__EXERCISE DATA__:
----------

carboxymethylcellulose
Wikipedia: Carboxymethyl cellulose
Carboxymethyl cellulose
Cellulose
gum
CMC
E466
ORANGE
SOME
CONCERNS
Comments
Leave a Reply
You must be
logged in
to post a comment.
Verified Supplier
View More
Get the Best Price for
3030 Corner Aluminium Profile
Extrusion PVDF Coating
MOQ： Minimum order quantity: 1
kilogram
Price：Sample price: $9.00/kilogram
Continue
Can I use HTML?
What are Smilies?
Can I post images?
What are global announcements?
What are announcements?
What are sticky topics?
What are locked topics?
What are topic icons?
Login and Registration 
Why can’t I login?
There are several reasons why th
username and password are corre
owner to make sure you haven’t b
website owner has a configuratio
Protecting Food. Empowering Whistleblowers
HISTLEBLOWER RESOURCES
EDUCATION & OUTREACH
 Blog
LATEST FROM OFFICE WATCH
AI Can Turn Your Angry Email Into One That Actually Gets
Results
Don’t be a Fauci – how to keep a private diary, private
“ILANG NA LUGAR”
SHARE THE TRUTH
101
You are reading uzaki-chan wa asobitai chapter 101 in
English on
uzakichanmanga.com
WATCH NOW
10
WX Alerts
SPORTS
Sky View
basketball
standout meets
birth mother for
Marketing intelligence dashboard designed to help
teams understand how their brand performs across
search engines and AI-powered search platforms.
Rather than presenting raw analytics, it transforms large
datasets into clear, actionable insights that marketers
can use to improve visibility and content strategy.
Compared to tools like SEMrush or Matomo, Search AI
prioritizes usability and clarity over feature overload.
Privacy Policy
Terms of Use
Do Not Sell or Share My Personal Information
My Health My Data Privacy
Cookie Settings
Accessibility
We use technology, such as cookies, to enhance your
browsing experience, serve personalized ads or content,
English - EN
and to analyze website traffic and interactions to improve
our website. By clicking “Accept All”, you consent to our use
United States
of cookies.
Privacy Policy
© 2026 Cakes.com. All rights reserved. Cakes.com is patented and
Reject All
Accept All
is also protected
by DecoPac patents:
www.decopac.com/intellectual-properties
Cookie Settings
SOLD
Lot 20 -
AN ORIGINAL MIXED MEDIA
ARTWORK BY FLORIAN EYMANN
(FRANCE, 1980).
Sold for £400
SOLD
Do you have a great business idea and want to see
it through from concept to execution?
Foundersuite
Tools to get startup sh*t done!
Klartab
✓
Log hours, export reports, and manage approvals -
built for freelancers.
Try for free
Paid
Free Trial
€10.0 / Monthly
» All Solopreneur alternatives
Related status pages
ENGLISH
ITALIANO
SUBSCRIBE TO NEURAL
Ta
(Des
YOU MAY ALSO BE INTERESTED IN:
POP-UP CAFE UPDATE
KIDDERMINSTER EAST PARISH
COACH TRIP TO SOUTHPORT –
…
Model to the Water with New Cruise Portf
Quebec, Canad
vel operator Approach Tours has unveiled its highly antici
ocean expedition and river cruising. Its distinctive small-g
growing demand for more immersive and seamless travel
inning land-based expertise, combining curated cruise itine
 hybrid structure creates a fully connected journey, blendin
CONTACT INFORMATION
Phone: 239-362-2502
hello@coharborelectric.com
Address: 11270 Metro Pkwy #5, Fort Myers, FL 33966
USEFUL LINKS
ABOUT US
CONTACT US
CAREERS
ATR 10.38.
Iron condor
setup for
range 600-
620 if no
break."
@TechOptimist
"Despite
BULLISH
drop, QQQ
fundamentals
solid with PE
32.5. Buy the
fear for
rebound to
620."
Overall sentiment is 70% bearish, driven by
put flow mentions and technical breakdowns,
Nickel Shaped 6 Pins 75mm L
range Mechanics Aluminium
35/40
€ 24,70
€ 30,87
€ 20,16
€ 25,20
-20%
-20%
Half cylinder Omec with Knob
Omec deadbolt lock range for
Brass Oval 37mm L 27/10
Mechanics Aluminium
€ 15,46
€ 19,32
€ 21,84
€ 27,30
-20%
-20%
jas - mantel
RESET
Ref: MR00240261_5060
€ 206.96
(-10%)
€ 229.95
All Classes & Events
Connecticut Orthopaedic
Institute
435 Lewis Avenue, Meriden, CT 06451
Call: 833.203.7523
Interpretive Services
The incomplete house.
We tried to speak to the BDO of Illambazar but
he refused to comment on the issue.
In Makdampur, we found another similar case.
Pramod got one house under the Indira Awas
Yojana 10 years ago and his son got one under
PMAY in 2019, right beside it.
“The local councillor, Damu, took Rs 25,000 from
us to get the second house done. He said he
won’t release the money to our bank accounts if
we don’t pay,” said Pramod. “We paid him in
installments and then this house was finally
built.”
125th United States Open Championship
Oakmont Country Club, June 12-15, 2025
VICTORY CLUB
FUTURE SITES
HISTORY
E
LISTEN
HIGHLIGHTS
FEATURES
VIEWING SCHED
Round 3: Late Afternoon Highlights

----------

__EXERCISE AIM__: Write out the whole listing verbatim.

__RESULT BELOW__:
carboxymethylcellulose
Wikipedia: Carboxymethyl cellulose
Carboxymethyl cellulose
Cellulose
gum
CMC
E466
ORANGE
SOME
CONCERNS
Comments
Leave a Reply
You must be
logged in
to post a comment.
Verified Supplier
View More
Get the Best Price for
3030 Corner Aluminium Profile
Extrusion PVDF Coating
MOQ： Minimum order quantity: 1
kilogram
Price：Sample price: $9.00/kilogram
Continue
Can I use HTML?
What are Smilies?
Can I post images?
What are global announcements?
What are announcements?
What are sticky topics?
What are locked topics?
What are topic icons?
Login and Registration 
Why can’t I login?
There are several reasons why th
username and password are corre
owner to make sure you haven’t b
website owner has a configuratio
Protecting Food. Empowering Whistleblowers
HISTLEBLOWER RESOURCES
EDUCATION & OUTREACH
 Blog
LATEST FROM OFFICE WATCH
AI Can Turn Your Angry Email Into One That Actually Gets
Results
Don’t be a Fauci – how to keep a private diary, private
“ILANG NA LUGAR”
SHARE THE TRUTH
101
You are reading uzaki-chan wa asobitai chapter 101 in
English on
uzakichanmanga.com
WATCH NOW
10
WX Alerts
SPORTS
Sky View
basketball
standout meets
birth mother for
Marketing intelligence dashboard designed to help
teams understand how their brand performs across
search engines and AI-powered search platforms.
Rather than presenting raw analytics, it transforms large
datasets into clear, actionable insights that marketers
can use to improve visibility and content strategy.
Compared to tools like SEMrush or Matomo, Search AI
prioritizes usability and clarity over feature overload.
Privacy Policy
Terms of Use
Do Not Sell or Share My Personal Information
My Health My Data Privacy
Cookie Settings
Accessibility
We use technology, such as cookies, to enhance your
browsing experience, serve personalized ads or content,
English - EN
and to analyze website traffic and interactions to improve
our website. By clicking “Accept All”, you consent to our use
United States
of cookies.
Privacy Policy
© 2026 Cakes.com. All rights reserved. Cakes.com is patented and
Reject All
Accept All
is also protected
by DecoPac patents:
www.decopac.com/intellectual-properties
Cookie Settings
SOLD
Lot 20 -
AN ORIGINAL MIXED MEDIA
ARTWORK BY FLORIAN EYMANN
(FRANCE, 1980).
Sold for £400
SOLD
Do you have a great business idea and want to see
it through from concept to execution?
Foundersuite
Tools to get startup sh*t done!
Klartab
✓
Log hours, export reports, and manage approvals -
built for freelancers.
Try for free
Paid
Free Trial
€10.0 / Monthly
» All Solopreneur alternatives
Related status pages
ENGLISH
ITALIANO
SUBSCRIBE TO NEURAL
Ta
(Des
YOU MAY ALSO BE INTERESTED IN:
POP-UP CAFE UPDATE
KIDDERMINSTER EAST PARISH
COACH TRIP TO SOUTHPORT –
…
Model to the Water with New Cruise Portf
Quebec, Canad
vel operator Approach Tours has unveiled its highly antici
ocean expedition and river cruising. Its distinctive small-g
growing demand for more immersive and seamless travel
inning land-based expertise, combining curated cruise itine
 hybrid structure creates a fully connected journey, blendin
CONTACT INFORMATION
Phone: 239-362-2502
hello@coharborelectric.com
Address: 11270 Metro Pkwy #5, Fort Myers, FL 33966
USEFUL LINKS
ABOUT US
CONTACT US
CAREERS
ATR 10.38.
Iron condor
setup for
range 600-
620 if no
break."
@TechOptimist
"Despite
BULLISH
drop, QQQ
fundamentals
solid with PE
32.5. Buy the
fear for
rebound to
620."
Overall sentiment is 70% bearish, driven by
put flow mentions and technical breakdowns,
Nickel Shaped 6 Pins 75mm L
range Mechanics Aluminium
35/40
€ 24,70
€ 30,87
€ 20,16
€ 25,20
-20%
-20%
Half cylinder Omec with Knob
Omec deadbolt lock range for
Brass Oval 37mm L 27/10
Mechanics Aluminium
€ 15,46
€ 19,32
€ 21,84
€ 27,30
-20%
-20%
jas - mantel
RESET
Ref: MR00240261_5060
€ 206.96
(-10%)
€ 229.95
All Classes & Events
Connecticut Orthopaedic
Institute
435 Lewis Avenue, Meriden, CT 06451
Call: 833.203.7523
Interpretive Services
The incomplete house.
We tried to speak to the BDO of Illambazar but
he refused to comment on the issue.
In Makdampur, we found another similar case.
Pramod got one house under the Indira Awas
Yojana 10 years ago and his son got one under
PMAY in 2019, right beside it.
“The local councillor, Damu, took Rs 25,000 from
us to get the second house done. He said he
won’t release the money to our bank accounts if
we don’t pay,” said Pramod. “We paid him in
installments and then this house was finally
built.”
125th United States Open Championship
Oakmont Country Club, June 12-15, 2025
VICTORY CLUB
FUTURE SITES
HISTORY
E
LISTEN
HIGHLIGHTS
FEATURES
VIEWING SCHED
Round 3: Late Afternoon Highlights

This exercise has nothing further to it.